В отличие от предшественников, в исследованиях которых социальная составляющая легенды о Беловодье была объектом специального рассмотрения, мы сосредоточим свое внимание на мифологическом и религиозно-философском аспекте данной нарративной традиции с учетом специфики, которую она приобрела в процессе длительного бытования в старообрядческой среде. Подобный подход предполагает рассмотрение легенды о Беловодье в контексте различных традиций: предшествующей и сопутствующей; устной, рукописной и книжной; мифологической, фольклорной, этнографической и религиозно-философской. Интересующий нас «бродячий» сюжет может быть прочитан лишь при условии его анализа не только на синхронном, но и на диахронном уровне, проявляющемся в типологической преемственности и интертекстуальных взаимодействиях связанных с ним фольклорных произведений, что в конечном итоге позволит рассмотреть легенду о Беловодье в контексте легенд о потусторонних мирах.

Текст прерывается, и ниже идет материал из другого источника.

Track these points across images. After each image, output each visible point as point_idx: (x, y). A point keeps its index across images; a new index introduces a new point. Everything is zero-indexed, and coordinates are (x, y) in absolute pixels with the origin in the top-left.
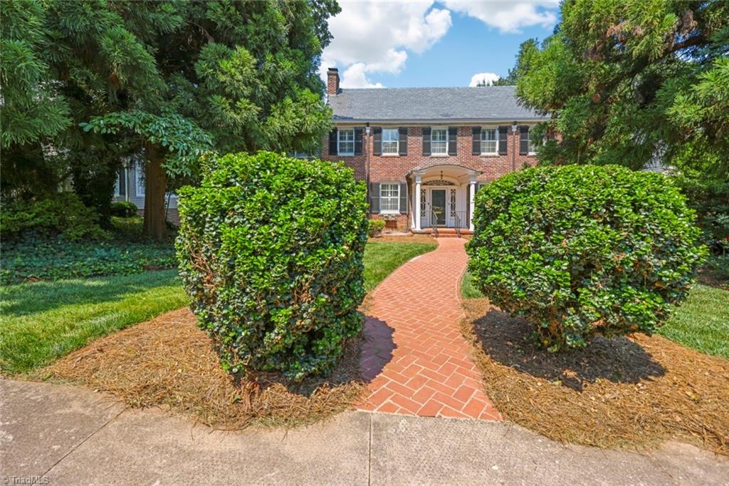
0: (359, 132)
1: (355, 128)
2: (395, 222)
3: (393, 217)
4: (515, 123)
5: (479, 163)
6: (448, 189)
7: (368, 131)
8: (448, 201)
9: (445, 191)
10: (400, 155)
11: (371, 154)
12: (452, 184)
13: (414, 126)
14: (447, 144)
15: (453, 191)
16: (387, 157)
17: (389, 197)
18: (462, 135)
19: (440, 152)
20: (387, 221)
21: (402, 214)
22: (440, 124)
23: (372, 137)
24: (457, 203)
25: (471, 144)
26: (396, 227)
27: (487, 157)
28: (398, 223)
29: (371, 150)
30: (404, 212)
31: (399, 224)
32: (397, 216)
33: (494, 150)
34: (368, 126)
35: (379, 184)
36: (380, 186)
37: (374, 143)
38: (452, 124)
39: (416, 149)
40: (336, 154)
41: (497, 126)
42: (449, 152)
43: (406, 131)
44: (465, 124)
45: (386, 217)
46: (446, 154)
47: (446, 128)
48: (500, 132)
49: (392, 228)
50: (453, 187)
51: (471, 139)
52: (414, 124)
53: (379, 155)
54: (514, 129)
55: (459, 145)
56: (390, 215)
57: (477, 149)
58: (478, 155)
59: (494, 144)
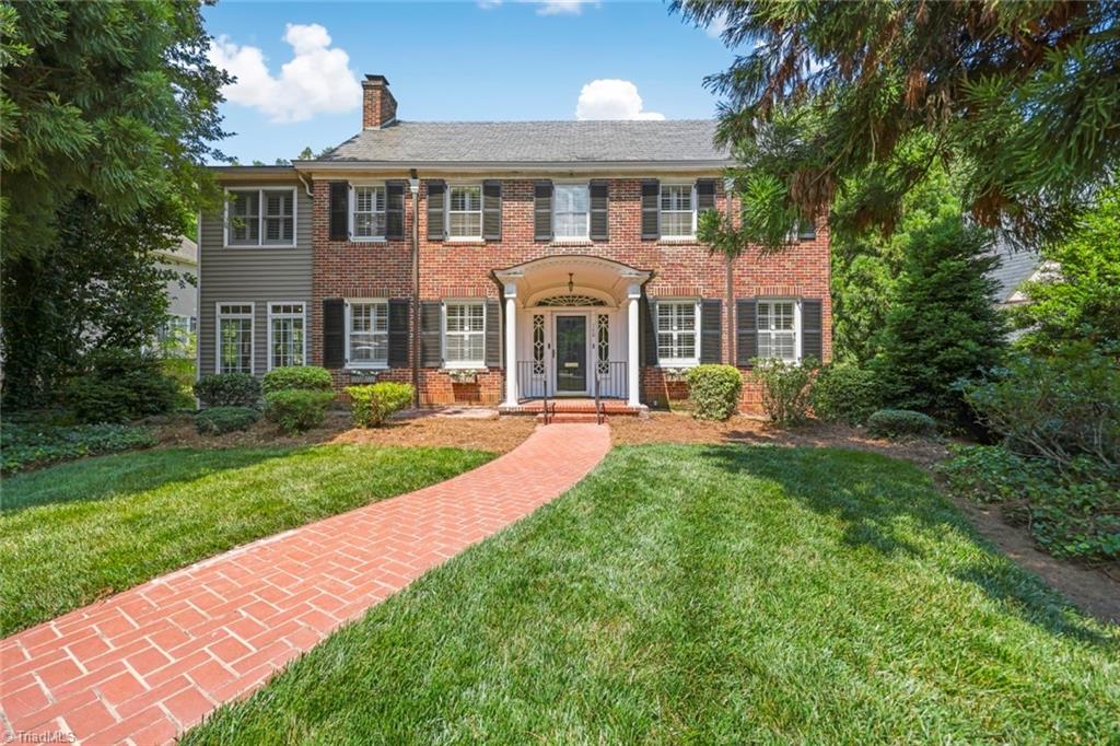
0: (395, 190)
1: (387, 182)
2: (476, 385)
3: (469, 375)
5: (656, 257)
6: (592, 316)
7: (415, 188)
8: (592, 340)
9: (584, 318)
10: (488, 241)
11: (423, 238)
12: (601, 303)
13: (517, 178)
14: (587, 217)
15: (603, 319)
16: (457, 246)
17: (467, 333)
18: (619, 199)
19: (573, 235)
20: (457, 386)
21: (492, 369)
22: (571, 174)
23: (424, 203)
24: (611, 344)
25: (639, 218)
26: (478, 399)
27: (672, 245)
28: (481, 389)
29: (423, 229)
30: (493, 364)
31: (484, 392)
32: (479, 372)
33: (687, 231)
34: (415, 178)
35: (438, 305)
36: (444, 309)
37: (430, 215)
38: (597, 174)
39: (520, 229)
40: (345, 239)
41: (694, 179)
42: (593, 233)
43: (498, 188)
44: (624, 173)
45: (453, 376)
46: (586, 239)
47: (584, 183)
48: (699, 192)
49: (470, 399)
50: (602, 310)
51: (637, 206)
52: (515, 173)
53: (440, 241)
54: (728, 185)
55: (612, 221)
56: (464, 371)
57: (650, 228)
58: (654, 240)
59: (688, 219)
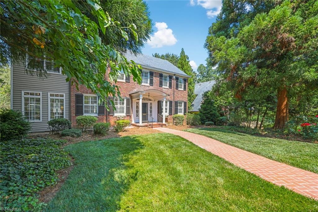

На наш взгляд, в «Путешественнике», аккумулировавшем в себе легенды о Беловодье, была продолжена (правда, уже в модифицированной форме) традиция волшебной сказки, повествующей о путешествии героя за тридевять земель в тридесятое царство, а с другой — получил дальнейшее развитие жанр так называемых, сложившихся в рамках древнерусской литературы, «хождений», и прежде всего «хождений» в Святую землю или в рай. (Заметим, что у островных народов эквивалентным «хождениям» является жанр «плаваний».) В качестве примера вспомним «Хождение» игумена Даниила, древнерусского автора, жившего в XII в., или такие апокрифы, как «Хождение Агапия в рай» (XII в.), «Хождение Зосимы к рахманам» (византийский апокриф, датируемый приблизительно V в. и известный на Руси с XIV в.), «Житие Макария Римского» (византийский оригинал, датируемый V–VI вв., на русской почве известный с XIV в.). По своей жанрово-тематической природе «хождения», содержащие элементы ранней христианской традиции и осмысляющие путешествие как паломничество, как поиск высшей истины, сродни «Путешественнику», поскольку повествуют о подвиге «дальнего странства». Будучи по своему происхождению переводными, но необычайно популярными на Руси в течение многих веков, эти апокрифы, пропущенные сквозь призму русского мировосприятия и впитавшие в себя реалии русского быта и русской духовной жизни в сочетании с фольклорными мотивами, были освоены древнерусской литературой.
При анализе легенд о Беловодье, и прежде всего «Путешественника», необходимо учитывать, что «для народных масс религиозный язык был естественным и единственным способом оформления собственных идеологических воззрений», и потому исследование данного языка — его «лексики» (средневековые образы-символы) и грамматики (логика мышления)[3378]
— основной путь к «прочтению» нарративных текстов, маркированных знаком Беловодья.